Lange Vier-Sterne-Vielseitigkeit in Wiener Neustadt an Vanessa Bölting
Vanessa Bölting und Ready to Go W bei Weltmeisterschaften der jungen Vielseitigkeitspferde 2019. Foto: Archiv Sportfotos-lafrentz.de Zwar war die lange Vier-Sterne-Prüfung mit fünf Paaren eher dünn besetzt, aber dennoch dürfte sich die Pferdewirtschaftsmeisterin mit eigener Anlage daheim in Münster über das siegreiche Ergebnis von 40,1 Punkten sehr gefreut haben. Die setzten sich zusammen aus 29,7 Punkten für die Dressur, 6,4 Punkte für Zeitüberschreitung im Gelände und einem Hindernisfehler (vier Punkte) im Springen.
Vanessa Bölting und Ready To Go
Vanessa Bölting feierte am Ostersamstag ihren 45. Geburtstag. Sie betreibt gemeinsam mit ihrer Familie eine Reitanlage in Münster und erhält laut eigener Aussage genug Unterstützung, um dem Teil „Ride“ von ihrem Lebensmotto „Life is simple, eat, sleep and ride“ genügend nachkommen zu können. Fünf Pferde hatte sie vor zwei Wochen zum Saisoneinstieg in Kronenberg (NED) mit dabei, darunter Ready To Go, der dort in der CCI3*-S mit 34,7 Punkten 23. wurde.
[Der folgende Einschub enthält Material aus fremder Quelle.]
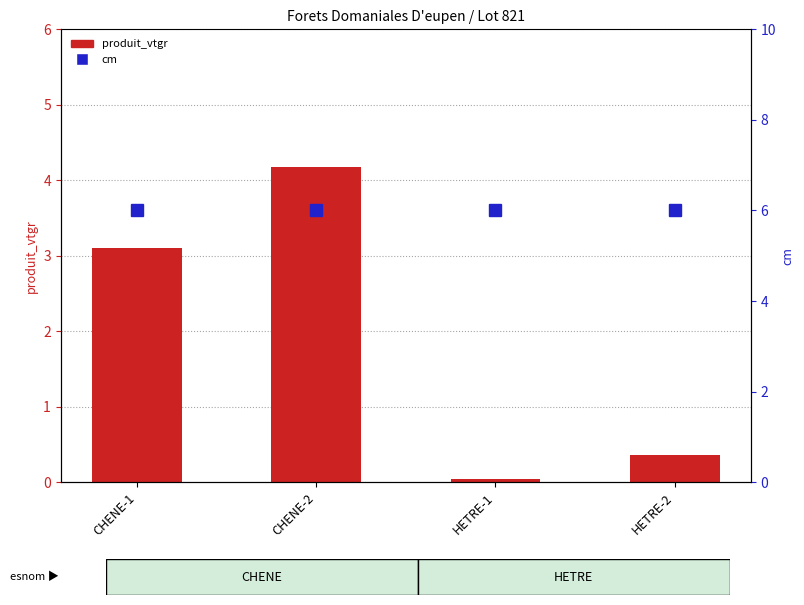

List the series in order of their overall mean, highest first.

cm, produit_vtgr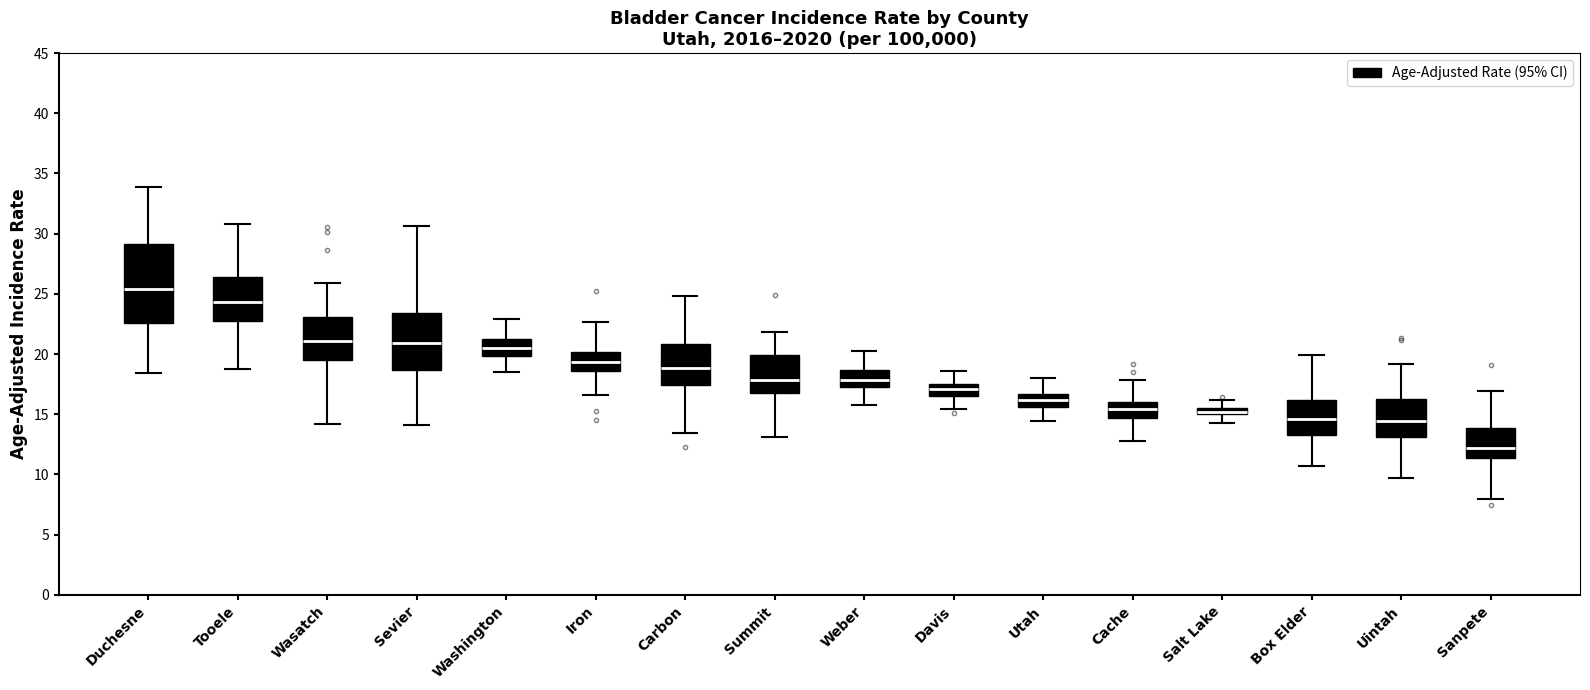

Where is the lower edge of the box for Uintah on the y-axis? The values are not printed on the chart, so give them approximately, as read against the axis.

13.0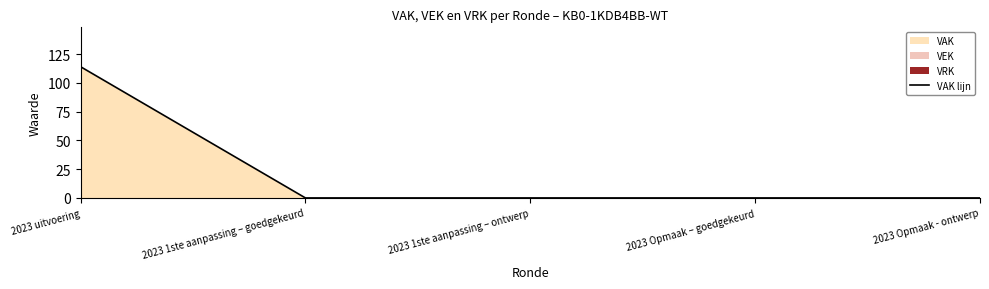

The value at 2023 uitvoering is 114. True or false?

True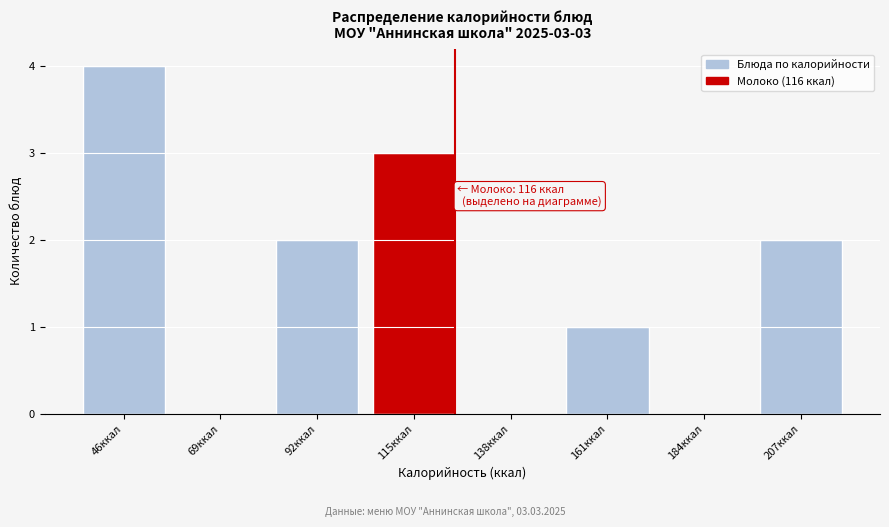

Reading left to right, list all the values displayed in this chart.

46ккал=4	69ккал=0	92ккал=2	115ккал=3	138ккал=0	161ккал=1	184ккал=0	207ккал=2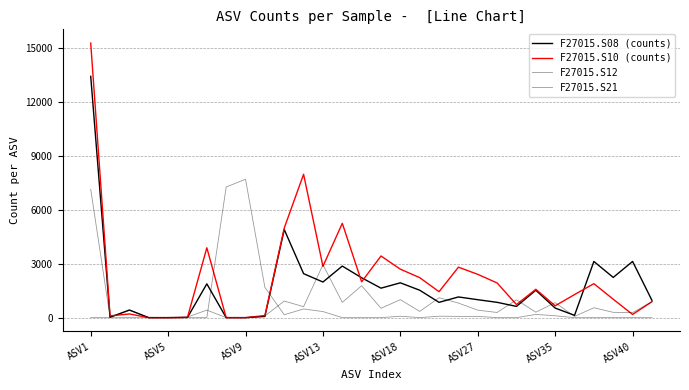

Does the chart have visible grid lines?

Yes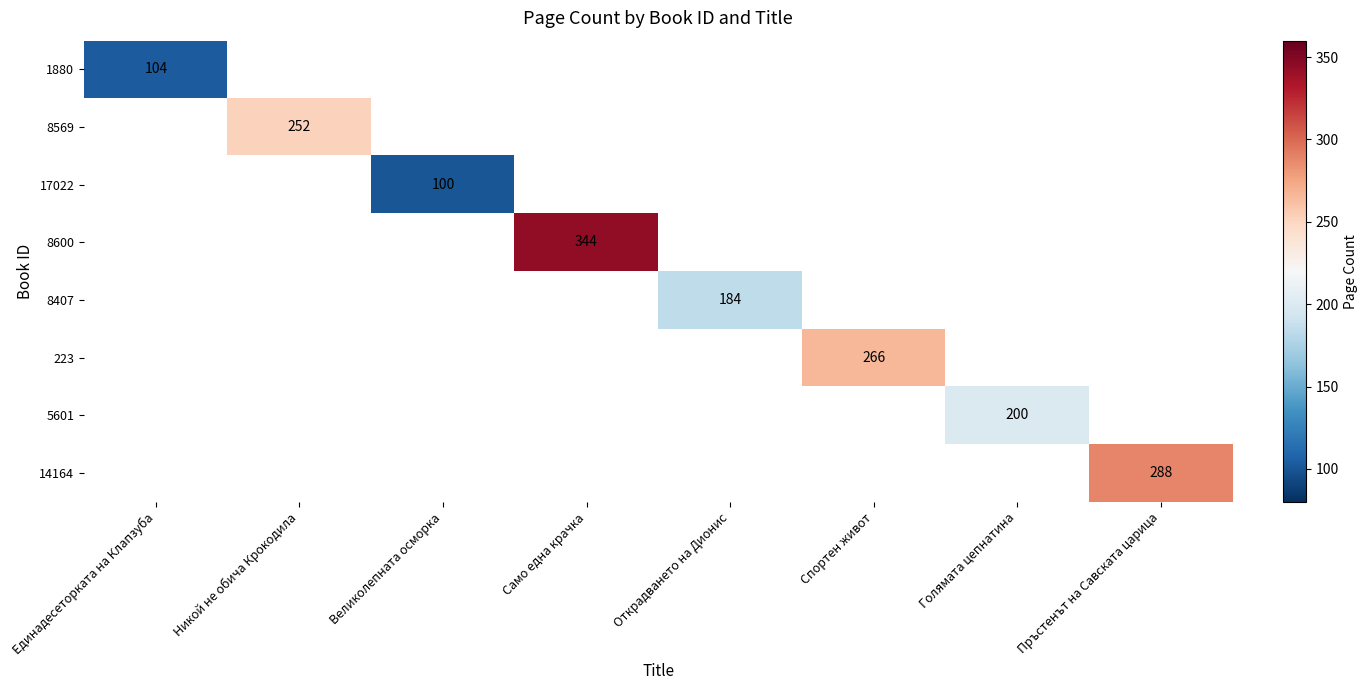

Is it true that 8407 equals 65 at Открадването на Дионис?

False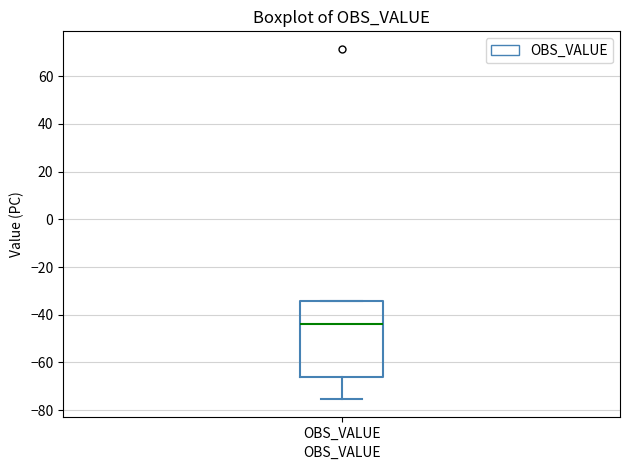

Where is the upper edge of the box for OBS_VALUE on the y-axis? The values are not printed on the chart, so give them approximately, as read against the axis.

-34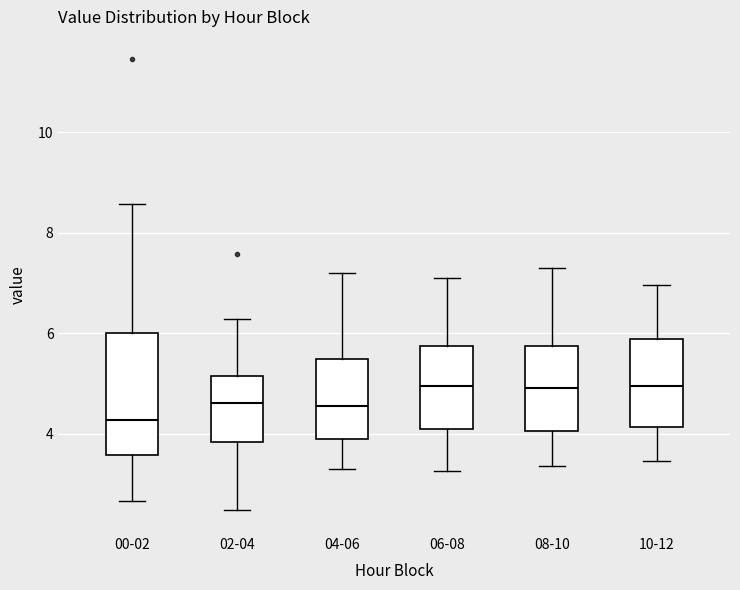

Where does the median line of the box for 08-10 sit on the y-axis? The values are not printed on the chart, so give them approximately, as read against the axis.

5.0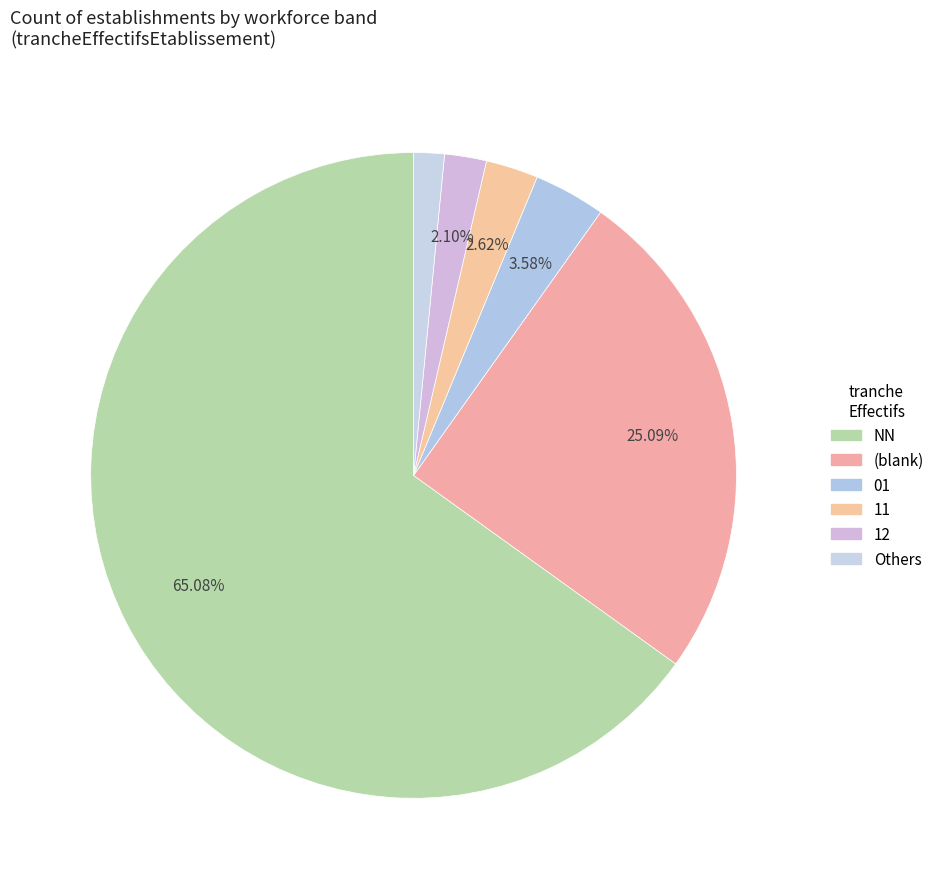

Does any single category account for the majority?

Yes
Der 14-jährige Rock Forever-Sohn aus einer Weinberg-Mutter wurde von Jörg Winterscheid gezogen und steht im Besitz von Hubert Hermesmeyer. Der westfälische Wallach und Vanessa Bölting kennen sich schon lange. Sie brachte den Braunen sechsjährig, also 2018, in den internationalen Sport. 2022 nahmen Vanessa Bölting und Ready To Go an den Deutschen Meisterschaften in Luhmühlen teil. In Wiener Neustadt wurde es nun der zweite Sieg in einer CCI4*-L nach einem Erfolg im rumänischen Floresti im Jahr 2024.
Erfolge für Familie Siegl
Nur drei Teilnehmer zählte die lange Prüfung auf Drei-Sterne-Niveau. Hier siegte Jordy Wilken aus den Niederlanden im Sattel des achtjährigen Diarado-Sohns Darkness (31,5 Punkte), gefolgt von zwei Reiterinnen aus Deutschland: Sophia Frank und Ballinaguilkey Velvet v. Ars Vivendi (39,5) und Anna Haag mit Little Caterpillar, ebenfalls von Diarado abstammend (47,8).
Die CCI4*-S wurde von Familie Siegl aus Österreich dominiert. Allen voran von Lea Siegl. 19 Pferde gingen in der Prüfung an den Start. Nicht weniger als vier Pferde davon stellte Lea Siegl vor. Ihr bestes Pferd, Van Helsing P, dieser nunmehr 16-jährige Brandenburger Wallach v. Van Gogh, galoppierte zum Sieg dank der mit Abstand besten Dressur des Teilnehmerfeldes (25,1), sechs Punkten für Zeitüberschreitung im Gelände und einem Hindernisfehler im Springen. Unter dem Strich schlugen somit 35,1 Punkte für die beiden zu Buche.
Am dichtesten auf den Fersen war diesem Ergebnis Lea Siegl selbst, dieses Mal im Sattel von Watermill Giorgio RS v. Carambole (37,7). Auf den dritten Platz ritt Leas Vater Harald Siegl mit dem zehnjährigen Millennium-Sohn Monroe de Hus und dem Ergebnis von 39,1 Punkten.
Sieg für Sophia Frank mit Routinier Lord Locksly
Deutsche Teilnehmerinnen oder Teilnehmer gab es in dieser Prüfung nicht, aber in der Kurzprüfung auf Drei-Sterne-Niveau. Dort ließ Sophia Frank keinen Zweifel aufkommen und arbeitete sich mit dem erfahrenen 18-jährigen Lord Locksly nach der zweitbesten Dressur (31,2) und einem nahezu idealen Gelände (1,2 Punkte für Zeitüberschreitung) trotz zweier Hindernisfehler Springen auf Rang eins vor.
Besonders das Gelände hatte die insgesamt 13 Paare dieser Prüfung vor große Herausforderungen gestellt. Drei Teilnehmer gaben auf, darunter Vanessa Bölting mit Birkhof’s Lady Ciacomo. Sieben Paare kamen mit mehr als zehn Strafpunkten aus dem Gelände.